**WHAT TO WORK ON:**
Every line in the data below from the one containing "focal_35mm: 31" down to the one containing "f_number: 2.4", both included, must be retyped exactly; no other line is to appear.

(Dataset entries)
========
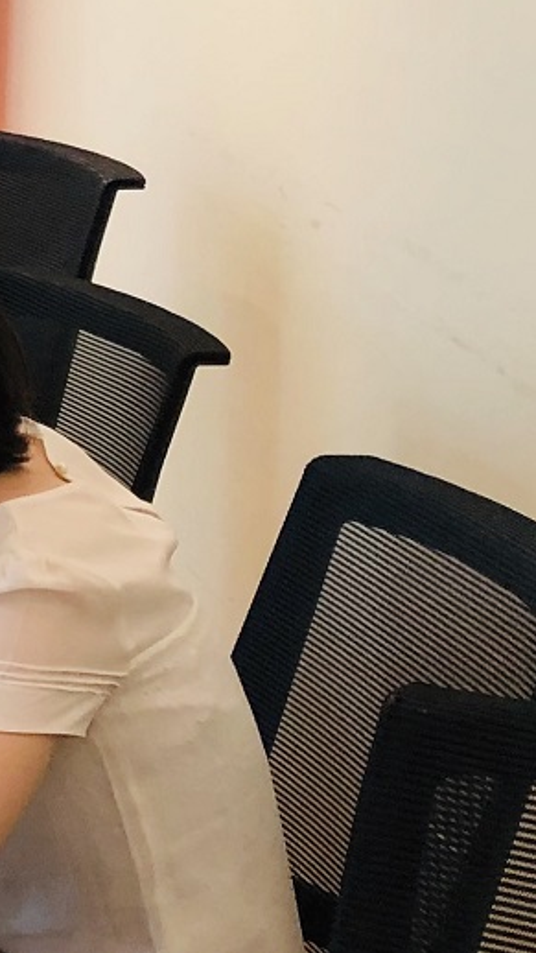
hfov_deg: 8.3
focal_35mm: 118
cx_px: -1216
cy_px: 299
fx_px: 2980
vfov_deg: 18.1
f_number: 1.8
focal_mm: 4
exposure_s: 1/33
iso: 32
========
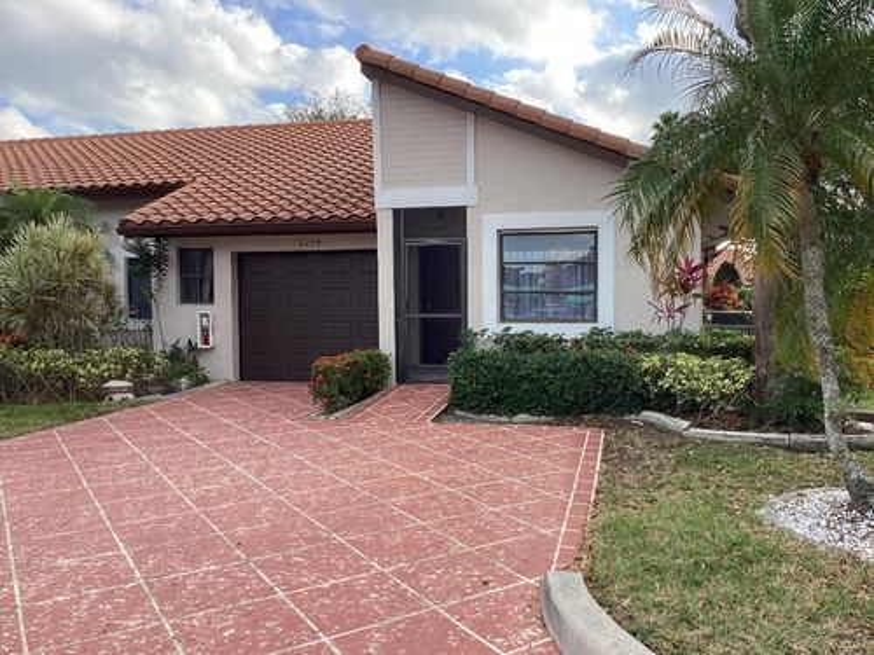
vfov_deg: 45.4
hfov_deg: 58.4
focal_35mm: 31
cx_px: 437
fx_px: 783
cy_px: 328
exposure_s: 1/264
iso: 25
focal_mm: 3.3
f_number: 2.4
========
**TASK OUTPUT:**
focal_35mm: 31
cx_px: 437
fx_px: 783
cy_px: 328
exposure_s: 1/264
iso: 25
focal_mm: 3.3
f_number: 2.4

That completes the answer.